6. Impact and Open Challenges
Translated TOFU benchmarks have enabled rigorous evaluation of multilingual, cross-modal, and cross-lingual systems:
- Robust Cross-Lingual Evaluation: Benchmarks spanning multiple languages/scripts reveal nontrivial challenges in generalization, targeted forgetting, and cultural adaptation, informing both modeling and data collection strategies (Lizzo et al., 10 Jan 2026).
- Scalable Multimodal Pretraining: Machine-translated multimodal corpora (TD-MML) demonstrably outperform solely English pretraining or limited few-shot augmentation, especially in zero-shot transfer settings (Qiu et al., 2022).
- Token Efficiency for Visual Benchmarks: Benchmark-driven innovation in token reduction enables practical scaling of LMMs to multi-image tasks (Pippi et al., 6 Mar 2025).

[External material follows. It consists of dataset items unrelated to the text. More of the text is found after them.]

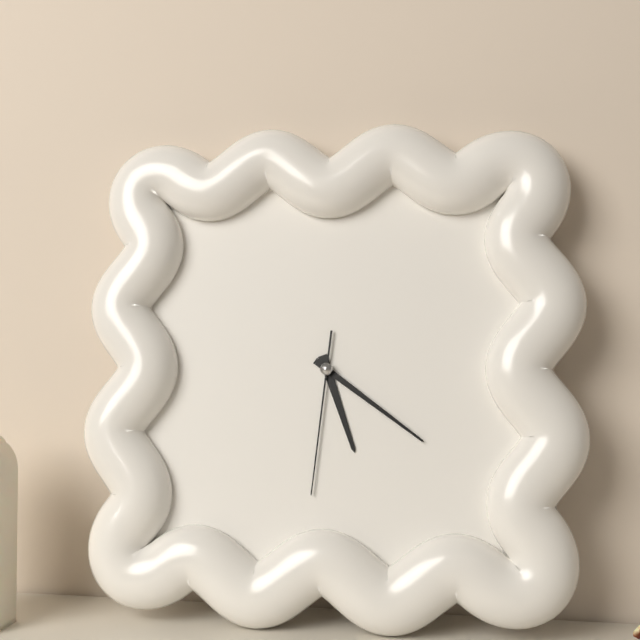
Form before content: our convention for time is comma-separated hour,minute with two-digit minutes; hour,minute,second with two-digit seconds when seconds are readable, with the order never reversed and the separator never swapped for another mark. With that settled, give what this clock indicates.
5,21,31
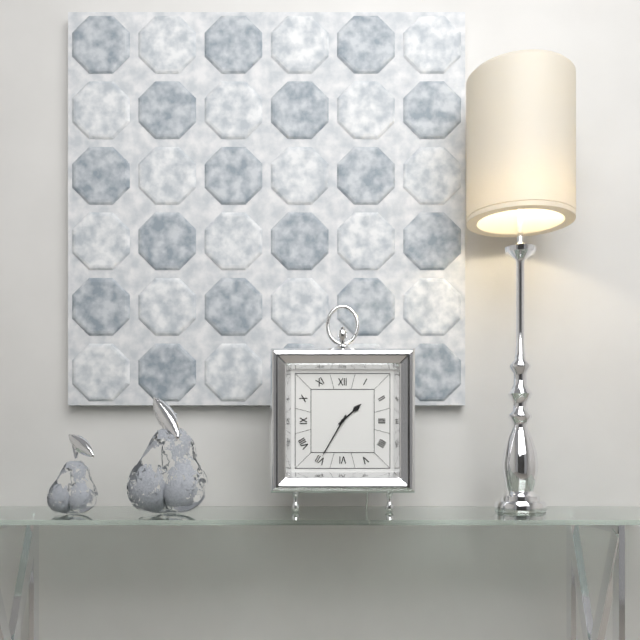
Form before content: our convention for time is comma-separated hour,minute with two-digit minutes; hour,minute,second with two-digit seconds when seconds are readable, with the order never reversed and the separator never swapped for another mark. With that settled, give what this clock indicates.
1,35
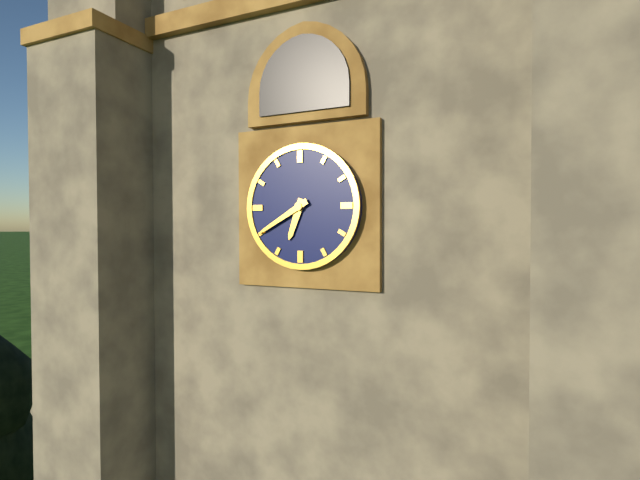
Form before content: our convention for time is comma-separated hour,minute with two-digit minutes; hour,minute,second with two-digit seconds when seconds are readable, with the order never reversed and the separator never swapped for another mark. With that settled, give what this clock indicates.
6,40
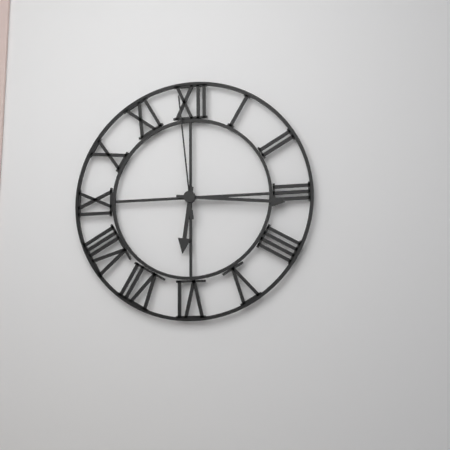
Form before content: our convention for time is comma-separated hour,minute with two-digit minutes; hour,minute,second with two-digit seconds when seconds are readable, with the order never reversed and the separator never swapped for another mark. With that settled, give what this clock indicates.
6,16,59
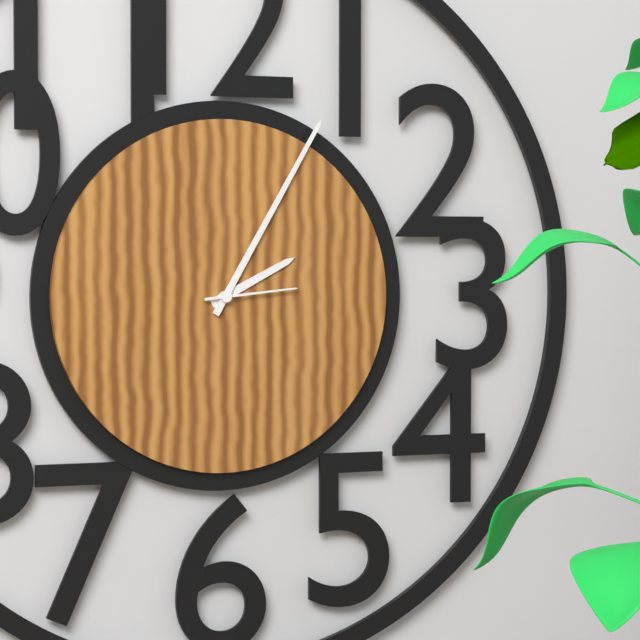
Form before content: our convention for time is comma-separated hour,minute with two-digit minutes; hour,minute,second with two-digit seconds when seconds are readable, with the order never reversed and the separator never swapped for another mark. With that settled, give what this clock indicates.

- Model Development Guidance: The limitations exposed—translation fidelity, replication fragility, domain adaptation—shape future directions for multilingual benchmark design and model assessment (Dandamudi et al., 2024, Plaza et al., 2024).
This suggests ongoing research must integrate automated translation, expert review, error-driven sampling, and community-driven revision to advance benchmark fidelity, coverage, and impact.